### RECORD EXCERPTS
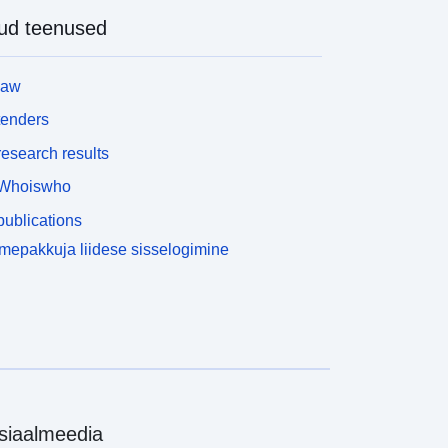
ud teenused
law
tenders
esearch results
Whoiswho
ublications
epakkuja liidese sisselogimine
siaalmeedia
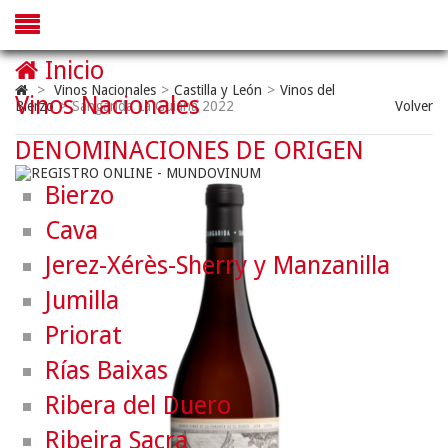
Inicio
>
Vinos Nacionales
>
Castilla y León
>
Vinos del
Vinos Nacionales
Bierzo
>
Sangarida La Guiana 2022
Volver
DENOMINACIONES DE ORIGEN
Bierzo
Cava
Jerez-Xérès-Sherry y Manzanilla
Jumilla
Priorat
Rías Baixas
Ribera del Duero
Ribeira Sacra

---

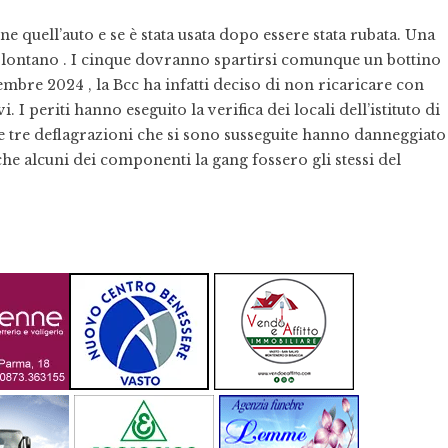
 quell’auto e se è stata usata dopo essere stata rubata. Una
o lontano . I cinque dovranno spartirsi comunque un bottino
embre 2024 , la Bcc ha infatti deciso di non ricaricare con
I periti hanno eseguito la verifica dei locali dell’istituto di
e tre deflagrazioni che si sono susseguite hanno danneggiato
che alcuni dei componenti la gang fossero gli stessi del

---

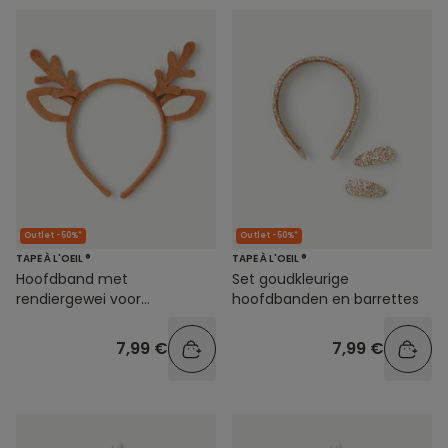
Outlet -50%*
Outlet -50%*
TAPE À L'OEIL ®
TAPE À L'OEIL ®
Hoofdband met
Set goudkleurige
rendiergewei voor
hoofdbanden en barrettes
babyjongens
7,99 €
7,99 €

### TO-DO ITEM
Among the records above, find each line holding the string "hanno" and pull it out.

### SOLUTION FOR THIS PROBLEM
I periti hanno eseguito la verifica dei locali dell’istituto di
e tre deflagrazioni che si sono susseguite hanno danneggiato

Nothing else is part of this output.